UI-Simulator-Grow: Targeted Scaling Paradigm
Blindly scaling trajectory volume is inefficient. UI-Simulator-Grow implements targeted scaling by iteratively selecting tasks with maximal learning potential, based on teacher-forcing loss signals. Tasks in the 25–75% loss percentile are prioritized, avoiding trivial or infeasible tasks. For each selected task, diverse variants are synthesized via lightweight rewriting, maintaining logical structure but varying content. Continual learning is supported via replay of representative tasks, selected using RoBERTa-based instruction embeddings and cosine similarity.

Figure 3: Target task selection for web tasks.
Experimental Results and Analysis
Benchmarks and Setup
Experiments are conducted on WebArena (web navigation) and AndroidWorld (mobile usage), using Llama-3-8B-Instruct and Qwen-2.5-7B-Instruct as base models. UI-Simulator is powered by GPT-4o-mini for simulation and rollouts. Retrieval-augmented simulation uses only a fraction of the real environment experience compared to baselines.
Robustness and Ablation
Agents trained on UI-Simulator trajectories exhibit greater robustness to UI perturbations and outperform agents trained directly on real environments with similar trajectory counts. Removal of step-wise task controls or multi-step simulation leads to significant performance drops and reduced diversity, as quantified by PCA effective dimension of task embeddings.
Qualitative Evaluation
Human evaluation across eight dimensions (realism, reasonability, validity, consistency, completion, etc.) yields satisfaction rates exceeding 90% for both UI-Simulator-F and UI-Simulator-R, confirming the high quality of synthesized trajectories.
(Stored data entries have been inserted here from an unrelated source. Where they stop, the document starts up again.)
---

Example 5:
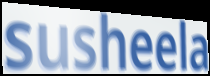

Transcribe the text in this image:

susheela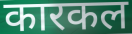
कारकलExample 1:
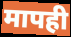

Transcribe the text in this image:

मापही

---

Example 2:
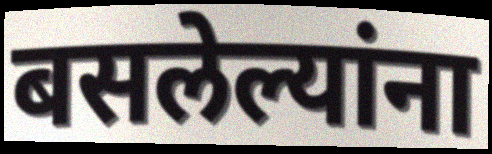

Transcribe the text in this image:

बसलेल्यांना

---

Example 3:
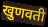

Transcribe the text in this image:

खुणवती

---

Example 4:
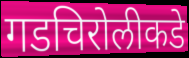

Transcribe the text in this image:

गडचिरोलीकडे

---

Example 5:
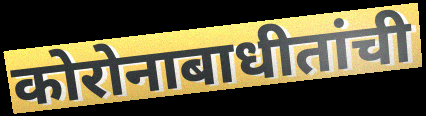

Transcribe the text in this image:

कोरोनाबाधीतांचीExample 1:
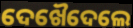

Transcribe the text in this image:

ଦେଖୈଦେଲେ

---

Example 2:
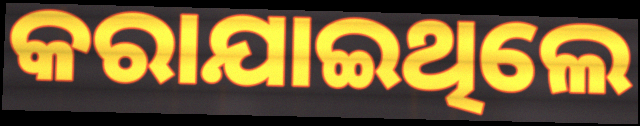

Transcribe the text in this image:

କରାଯାଇଥିଲେ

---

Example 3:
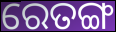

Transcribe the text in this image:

ରେତଙ୍ଗ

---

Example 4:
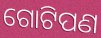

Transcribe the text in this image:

ଗୋଟିପଣ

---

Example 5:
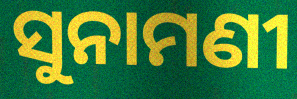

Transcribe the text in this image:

ସୁନାମଣୀ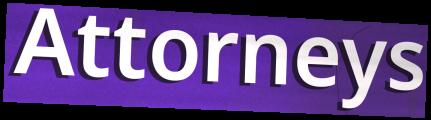
Attorneys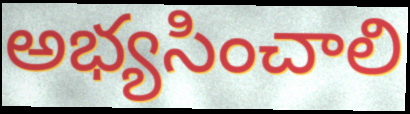
అభ్యసించాలి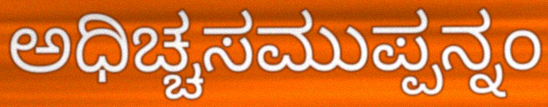
ಅಧಿಚ್ಚಸಮುಪ್ಪನ್ನಂ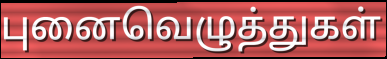
புனைவெழுத்துகள்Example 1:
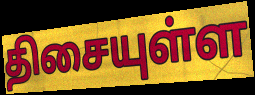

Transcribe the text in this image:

திசையுள்ள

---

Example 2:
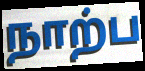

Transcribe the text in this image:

நாற்ப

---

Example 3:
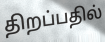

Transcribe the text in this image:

திறப்பதில்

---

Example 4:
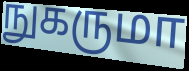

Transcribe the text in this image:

நுகருமா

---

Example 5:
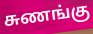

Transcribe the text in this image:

சுணங்கு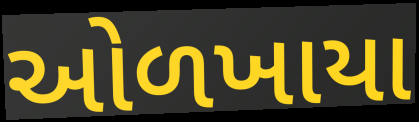
ઓળખાયાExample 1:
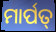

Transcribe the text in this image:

ମାର୍ପତ୍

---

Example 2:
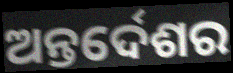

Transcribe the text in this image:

ଅନ୍ତର୍ଦେଶର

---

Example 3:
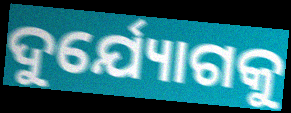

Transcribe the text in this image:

ଦୁର୍ଯ୍ୟୋଗକୁ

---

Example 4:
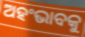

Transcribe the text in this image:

ଅହଂଭାବକୁ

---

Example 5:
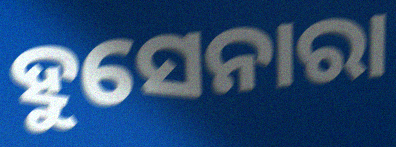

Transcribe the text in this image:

ହୁସେନାରାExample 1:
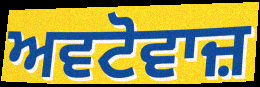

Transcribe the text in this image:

ਅਵਟੋਵਾਜ਼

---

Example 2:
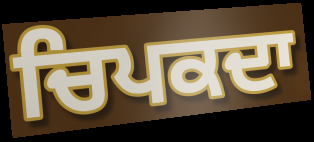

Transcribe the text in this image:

ਚਿਪਕਦਾ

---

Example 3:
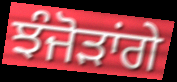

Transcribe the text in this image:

ਝੰਜੋੜਾਂਗੇ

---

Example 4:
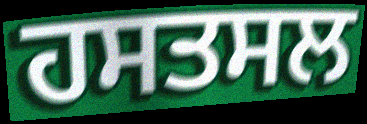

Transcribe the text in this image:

ਹਸਤਸਲ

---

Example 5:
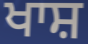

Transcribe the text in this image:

ਖਾਸ਼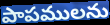
పాపములను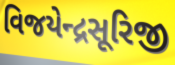
વિજયેન્દ્રસૂરિજીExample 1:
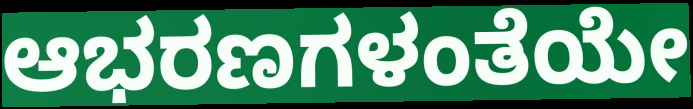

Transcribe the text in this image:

ಆಭರಣಗಳಂತೆಯೇ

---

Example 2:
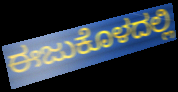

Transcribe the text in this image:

ಈಜುಕೊಳದಲ್ಲಿ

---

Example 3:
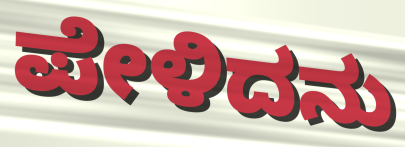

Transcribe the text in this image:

ಪೇಳಿದನು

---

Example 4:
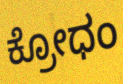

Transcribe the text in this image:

ಕ್ರೋಧಂ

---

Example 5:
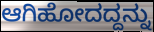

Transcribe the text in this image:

ಆಗಿಹೋದದ್ದನ್ನುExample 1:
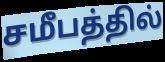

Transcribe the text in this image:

சமீபத்தில்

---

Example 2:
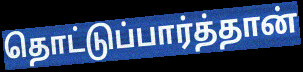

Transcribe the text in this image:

தொட்டுப்பார்த்தான்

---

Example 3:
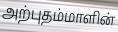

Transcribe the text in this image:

அற்புதம்மாளின்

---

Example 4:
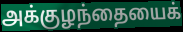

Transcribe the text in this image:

அக்குழந்தையைக்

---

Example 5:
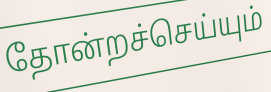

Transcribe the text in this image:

தோன்றச்செய்யும்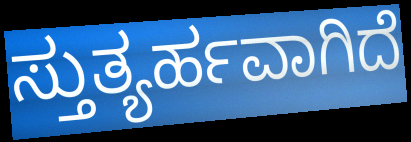
ಸ್ತುತ್ಯರ್ಹವಾಗಿದೆ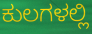
ಕುಲಗಳಲ್ಲಿ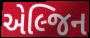
એલ્જિન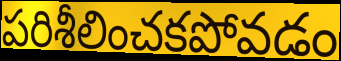
పరిశీలించకపోవడంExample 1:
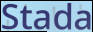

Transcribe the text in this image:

Stada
Figure 5: The front-end web interface for trajectory human evaluation.
Failure Modes
Analysis reveals that UI-Simulator-F may fuse irrelevant context, while UI-Simulator-R can overly depend on retrieved states, leading to simulation errors. These cases highlight areas for future improvement in context management and retrieval integration.
Figure 6: A case of failed simulation where UI-Simulator-F generates the new page based on irrelevant context.
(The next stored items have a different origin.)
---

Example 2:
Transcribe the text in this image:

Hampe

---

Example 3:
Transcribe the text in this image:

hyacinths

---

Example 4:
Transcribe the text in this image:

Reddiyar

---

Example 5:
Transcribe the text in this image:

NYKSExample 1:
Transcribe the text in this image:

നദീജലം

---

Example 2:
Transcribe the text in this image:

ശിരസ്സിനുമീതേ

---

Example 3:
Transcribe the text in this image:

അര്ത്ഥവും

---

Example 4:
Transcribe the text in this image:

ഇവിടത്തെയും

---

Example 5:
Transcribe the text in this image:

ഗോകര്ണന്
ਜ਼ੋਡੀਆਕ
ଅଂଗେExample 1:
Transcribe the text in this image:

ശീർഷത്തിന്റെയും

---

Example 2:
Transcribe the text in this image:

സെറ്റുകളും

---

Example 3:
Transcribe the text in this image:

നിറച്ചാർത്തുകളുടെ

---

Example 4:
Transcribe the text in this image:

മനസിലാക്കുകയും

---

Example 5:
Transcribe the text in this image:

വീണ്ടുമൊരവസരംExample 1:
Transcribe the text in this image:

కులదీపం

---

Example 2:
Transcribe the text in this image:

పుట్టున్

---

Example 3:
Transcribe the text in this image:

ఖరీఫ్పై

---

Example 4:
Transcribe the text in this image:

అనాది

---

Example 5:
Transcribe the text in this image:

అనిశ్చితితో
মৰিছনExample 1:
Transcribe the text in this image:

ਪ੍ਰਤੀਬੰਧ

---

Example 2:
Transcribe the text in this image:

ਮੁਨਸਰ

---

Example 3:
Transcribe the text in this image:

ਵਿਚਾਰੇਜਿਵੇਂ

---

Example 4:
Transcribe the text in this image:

Figure 7: A case of failed simulation where UI-Simulator-R overly depends on the reference state to generate the new page.
Implications and Future Directions
The results demonstrate that LLM-based digital world simulation is a viable and efficient alternative to real environment data collection for agent training. The targeted scaling paradigm enables rapid, data-efficient agent improvement, and the simulation-driven approach yields agents with superior robustness and adaptability. The framework is extensible to other UI domains and potentially to pixel-level simulation, narrowing the sim-to-real gap.
Theoretical implications include the validation of LLMs as general-purpose world models for structured environments, and the effectiveness of loss-based task selection for continual agent improvement. Practically, the paradigm reduces infrastructure and annotation costs, and supports scalable agent development in domains with limited real environment access.
Conclusion
UI-Simulator and UI-Simulator-Grow establish a scalable, efficient paradigm for digital agent training via LLM-based world simulation and targeted trajectory synthesis. The approach achieves competitive or superior performance to real-environment training, with strong robustness and data efficiency. Future work may extend the paradigm to multimodal and pixel-level environments, further enhancing the generalization and adaptability of digital agents.